Written task: Every line below from the one containing "Ανάλογη είναι η εικόνα και στα" through the one containing "12 Mei 2025" is to be printed exactly, with the pictures omitted.

Input material:
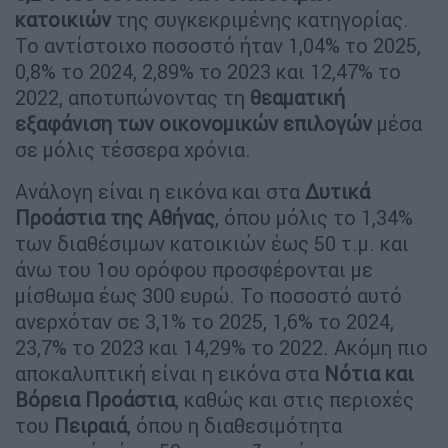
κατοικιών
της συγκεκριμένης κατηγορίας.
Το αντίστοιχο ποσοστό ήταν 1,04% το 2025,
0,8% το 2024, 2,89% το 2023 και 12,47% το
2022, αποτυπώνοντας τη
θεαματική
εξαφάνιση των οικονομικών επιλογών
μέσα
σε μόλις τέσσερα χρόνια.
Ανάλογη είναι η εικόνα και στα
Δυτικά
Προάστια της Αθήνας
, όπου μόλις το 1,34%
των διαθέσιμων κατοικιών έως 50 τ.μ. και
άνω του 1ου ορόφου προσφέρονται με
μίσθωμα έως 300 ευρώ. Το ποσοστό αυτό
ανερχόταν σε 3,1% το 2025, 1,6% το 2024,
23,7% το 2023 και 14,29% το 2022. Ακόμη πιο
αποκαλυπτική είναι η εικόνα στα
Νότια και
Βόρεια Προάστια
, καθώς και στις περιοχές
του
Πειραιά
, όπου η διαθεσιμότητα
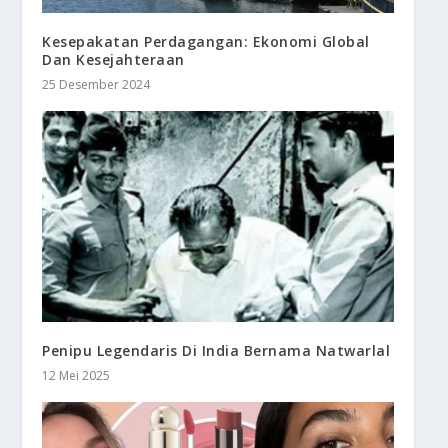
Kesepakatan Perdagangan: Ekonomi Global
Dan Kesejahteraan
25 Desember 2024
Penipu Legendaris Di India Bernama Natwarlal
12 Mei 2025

==

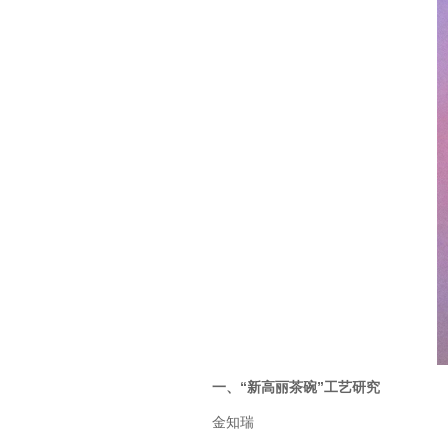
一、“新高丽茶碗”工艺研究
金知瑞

Exercise response:
Ανάλογη είναι η εικόνα και στα
Δυτικά
Προάστια της Αθήνας
, όπου μόλις το 1,34%
των διαθέσιμων κατοικιών έως 50 τ.μ. και
άνω του 1ου ορόφου προσφέρονται με
μίσθωμα έως 300 ευρώ. Το ποσοστό αυτό
ανερχόταν σε 3,1% το 2025, 1,6% το 2024,
23,7% το 2023 και 14,29% το 2022. Ακόμη πιο
αποκαλυπτική είναι η εικόνα στα
Νότια και
Βόρεια Προάστια
, καθώς και στις περιοχές
του
Πειραιά
, όπου η διαθεσιμότητα
Kesepakatan Perdagangan: Ekonomi Global
Dan Kesejahteraan
25 Desember 2024
Penipu Legendaris Di India Bernama Natwarlal
12 Mei 2025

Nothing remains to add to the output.